WHAT THE TASK ASKS:
Reproduce the first line of the entries that follow and each later line, word for word, ending with the one containing "high-resolution micrograph shows".

SOURCE DATA:

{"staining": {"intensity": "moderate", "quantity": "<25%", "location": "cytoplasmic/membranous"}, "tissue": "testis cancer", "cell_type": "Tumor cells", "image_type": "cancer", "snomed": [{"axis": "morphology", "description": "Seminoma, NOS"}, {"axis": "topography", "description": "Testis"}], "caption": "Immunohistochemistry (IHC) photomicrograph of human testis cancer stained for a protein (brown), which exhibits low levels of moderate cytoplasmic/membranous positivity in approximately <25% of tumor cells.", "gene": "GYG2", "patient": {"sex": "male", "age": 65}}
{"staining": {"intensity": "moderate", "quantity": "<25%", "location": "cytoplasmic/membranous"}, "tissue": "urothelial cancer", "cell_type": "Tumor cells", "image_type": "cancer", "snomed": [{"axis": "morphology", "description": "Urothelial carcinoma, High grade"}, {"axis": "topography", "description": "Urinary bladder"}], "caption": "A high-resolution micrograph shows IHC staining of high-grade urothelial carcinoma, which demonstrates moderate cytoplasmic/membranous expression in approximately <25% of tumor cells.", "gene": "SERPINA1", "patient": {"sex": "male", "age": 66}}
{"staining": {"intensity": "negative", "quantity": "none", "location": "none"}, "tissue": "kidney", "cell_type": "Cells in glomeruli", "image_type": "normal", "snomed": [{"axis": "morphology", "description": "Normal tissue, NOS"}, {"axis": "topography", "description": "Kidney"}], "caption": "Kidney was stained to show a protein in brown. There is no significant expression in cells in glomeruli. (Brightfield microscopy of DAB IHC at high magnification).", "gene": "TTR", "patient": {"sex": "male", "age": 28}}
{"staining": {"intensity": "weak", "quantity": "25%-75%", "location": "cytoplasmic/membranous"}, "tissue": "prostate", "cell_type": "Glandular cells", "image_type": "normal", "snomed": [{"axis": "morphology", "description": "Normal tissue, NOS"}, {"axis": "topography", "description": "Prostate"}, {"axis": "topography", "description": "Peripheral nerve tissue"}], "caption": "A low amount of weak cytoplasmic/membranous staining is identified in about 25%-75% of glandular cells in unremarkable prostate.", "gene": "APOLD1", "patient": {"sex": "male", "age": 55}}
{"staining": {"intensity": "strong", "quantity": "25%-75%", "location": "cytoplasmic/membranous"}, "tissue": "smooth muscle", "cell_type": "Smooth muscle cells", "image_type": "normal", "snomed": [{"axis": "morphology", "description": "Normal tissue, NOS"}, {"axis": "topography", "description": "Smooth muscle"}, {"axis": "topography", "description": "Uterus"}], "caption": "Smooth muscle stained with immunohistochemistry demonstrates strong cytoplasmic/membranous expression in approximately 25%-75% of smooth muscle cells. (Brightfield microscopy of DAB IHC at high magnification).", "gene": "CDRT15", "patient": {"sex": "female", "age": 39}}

SOLUTION BELOW:
{"staining": {"intensity": "moderate", "quantity": "<25%", "location": "cytoplasmic/membranous"}, "tissue": "testis cancer", "cell_type": "Tumor cells", "image_type": "cancer", "snomed": [{"axis": "morphology", "description": "Seminoma, NOS"}, {"axis": "topography", "description": "Testis"}], "caption": "Immunohistochemistry (IHC) photomicrograph of human testis cancer stained for a protein (brown), which exhibits low levels of moderate cytoplasmic/membranous positivity in approximately <25% of tumor cells.", "gene": "GYG2", "patient": {"sex": "male", "age": 65}}
{"staining": {"intensity": "moderate", "quantity": "<25%", "location": "cytoplasmic/membranous"}, "tissue": "urothelial cancer", "cell_type": "Tumor cells", "image_type": "cancer", "snomed": [{"axis": "morphology", "description": "Urothelial carcinoma, High grade"}, {"axis": "topography", "description": "Urinary bladder"}], "caption": "A high-resolution micrograph shows IHC staining of high-grade urothelial carcinoma, which demonstrates moderate cytoplasmic/membranous expression in approximately <25% of tumor cells.", "gene": "SERPINA1", "patient": {"sex": "male", "age": 66}}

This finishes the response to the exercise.